By Kate O'Keeffe 

Wynn Resorts Ltd. on Tuesday accused Elaine Wynn--the casino operator's co-founder and third-largest shareholder--of improper activity and sought to undercut her campaign to keep her board seat.

The allegations, in presentation materials posted to the Wynn Resorts website, came just after Ms. Wynn arrived in New York to solicit support for her re-election to the board. They have raised the stakes in an increasingly bitter battle that has pitted the company and its chairman and chief executive, Steve Wynn, against Mr. Wynn's former wife.

The tenor of the dispute is becoming reminiscent of the casino operator's last epic board battle. Three years ago Wynn Resorts ousted its then-largest shareholder, Kazuo Okada, by forcibly redeeming his 20% stake in the company at a 30% discount and kicking him off the board after alleging he was involved in corrupt activity.

Mr. Okada, once close friends with Mr. Wynn, continues to fight to get the shares back and denies allegations of wrongdoing.

Wynn Resorts' board said last month that it decided not to renominate Ms. Wynn, who has been a director for more than a dozen years, when her term expires April 24, coinciding with the annual meeting. Ms. Wynn then nominated herself for the seat and began campaigning, touting her decades of experience, passion and independence, and her role as the company's sole female director.

In a slide presentation posted to the Wynn Resorts website Tuesday outlining "key considerations" ahead of the annual meeting, the company for the first time elaborated on the board's specific concerns with Ms. Wynn. Her representatives didn't immediately respond to a request for comment on any of Wynn Resorts' allegations, including one that she had sold $10 million worth of shares through her personal foundation during a "blackout period" ahead of the company's earnings release,during which directors are forbidden by company policy to sell common stock.

The sale happened shortly before the company's release of its fourth-quarter earnings last month, said a person familiar with the matter. Wynn shares fell sharply after the company reported net profit that missed analyst estimates due to plunging revenue across the Chinese territory of Macau, where the casino operator derives the bulk of its revenue.
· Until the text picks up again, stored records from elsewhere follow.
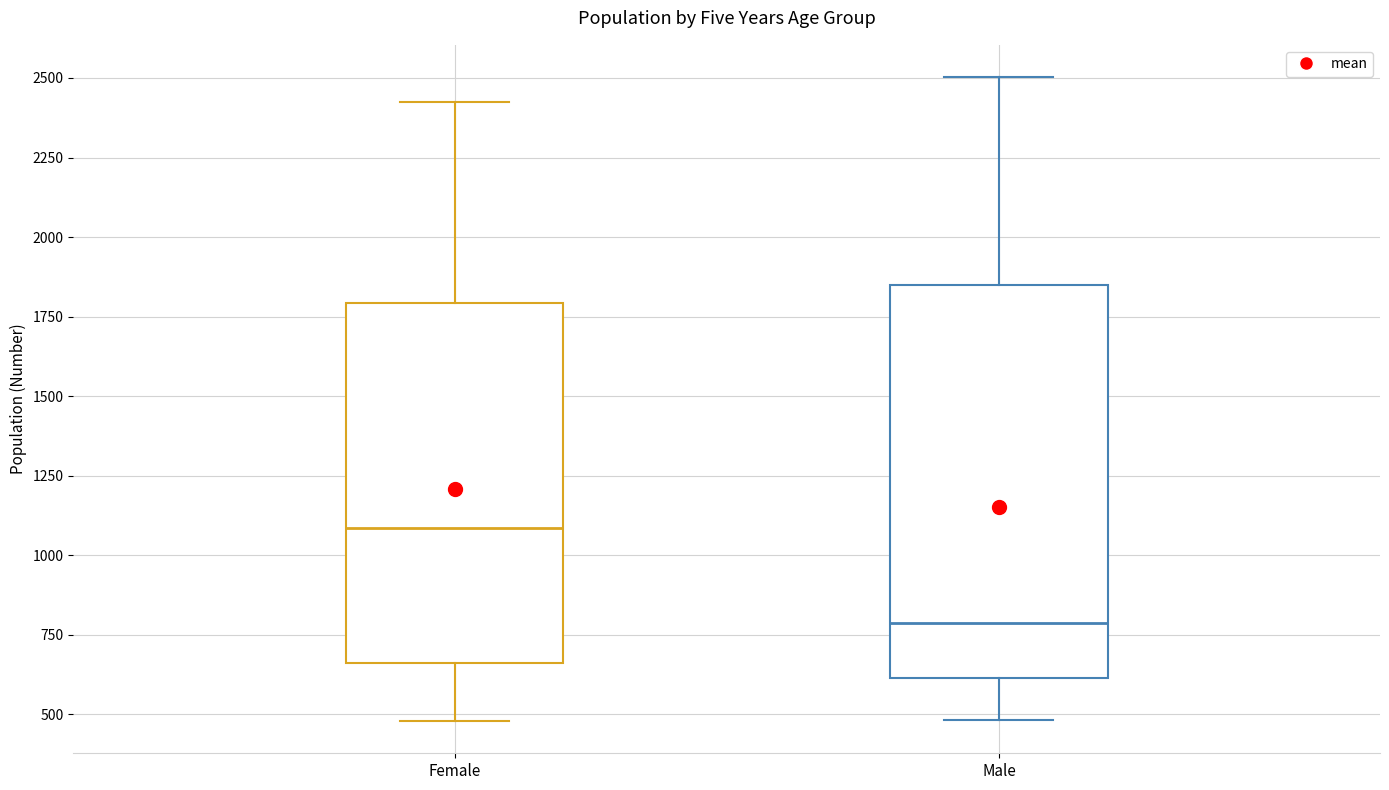

Where is the lower edge of the box for Male on the y-axis? The values are not printed on the chart, so give them approximately, as read against the axis.

600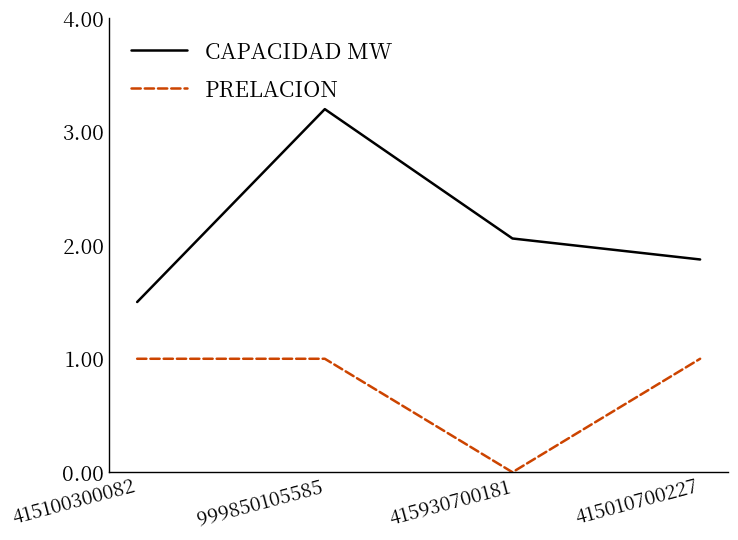

True or false: CAPACIDAD MW and PRELACION intersect in this chart.

False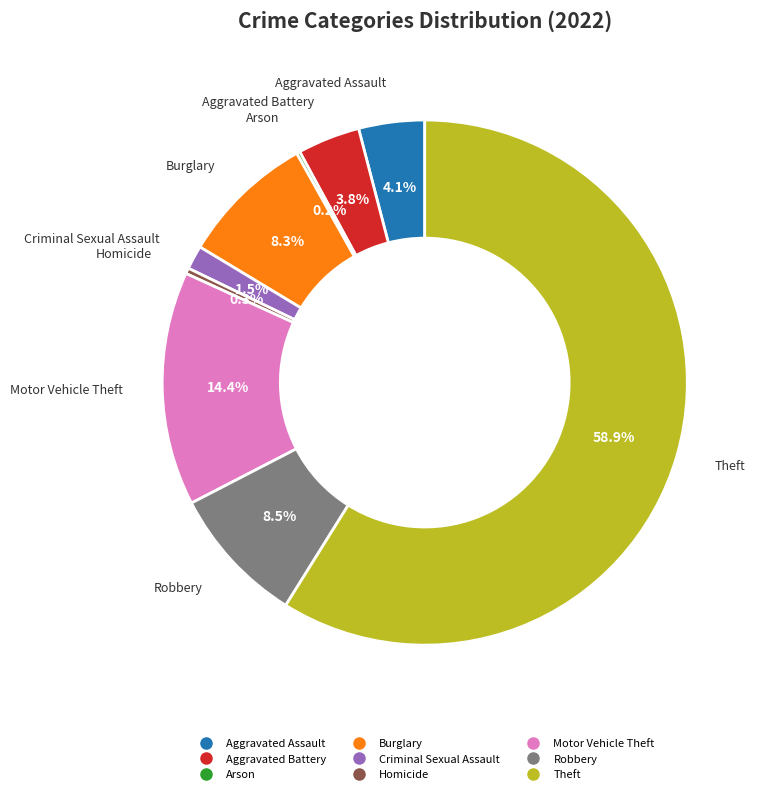

Which category has the biggest portion of the pie?

Theft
The company also accused Ms. Wynn of improper behavior regarding a land deal. "Over the course of several years, Ms. Wynn participated in board meetings in which Wynn Resorts' plans to acquire property in Las Vegas were discussed at length. At no time did Ms. Wynn recuse herself from the Board discussions or inform the Board that her nephew was involved in a competing bid. Ultimately, the land that Wynn Resorts wanted was purchased by a group that included Ms. Wynn's nephew," the company said.

Ms. Wynn's nephew Andrew Pascal, who used to be a Wynn executive, didn't immediately respond to a request for comment.

The company also expanded on its claim that a lawsuit Ms.Wynn had filed in June 2012 in the U.S. District Court in Nevada against Mr. Wynn seeking to dissolve a shareholder agreement put her at odds with the board. The pact, designed to keep Mr. Wynn in control of the company even though he is the second-largest shareholder, puts voting and selling restrictions on Ms. Wynn's shares.

The lawsuit, which Mr. Wynn opposes, is pending.

T. Rowe Price Associates Inc. is the company's largest shareholder, with a 16.8% stake.

In the Tuesday presentation, the company said Ms. Wynn used the suit against Mr. Wynn to serve litigation discovery requests on her fellow board members, demanding they produce documents related to the decision not to renominate her as a director.

The casino operator also sought to undercut one of Ms. Wynn's key campaign points: that the Wynn board would be without a female voice if she weren't re-elected.

"In response to questions from our stockholders, the Corporate Governance Committee wants there to be no doubt that the Board is committed to prioritizing women and diverse candidates...and will name one or more diverse directors to the Board by the end of 2015," the company pledged Tuesday.

To keep her spot on the board, Ms. Wynn will need to get the most- or second-most votes of the three directors up for election. Though she owns a 9.4% stake in Wynn, she said she is already assured of getting more than 19% of the votes because Mr. Wynn, who owns 9.9% of the company's shares, is contractually obligated to vote for her due to the shareholder agreement.

Garnering the rest could be an uphill battle, as some major investors have expressed concern that, despite his obligation to support her candidacy, Mr. Wynn actually wants his former wife off the board and that her re-election would complicate his management of the company.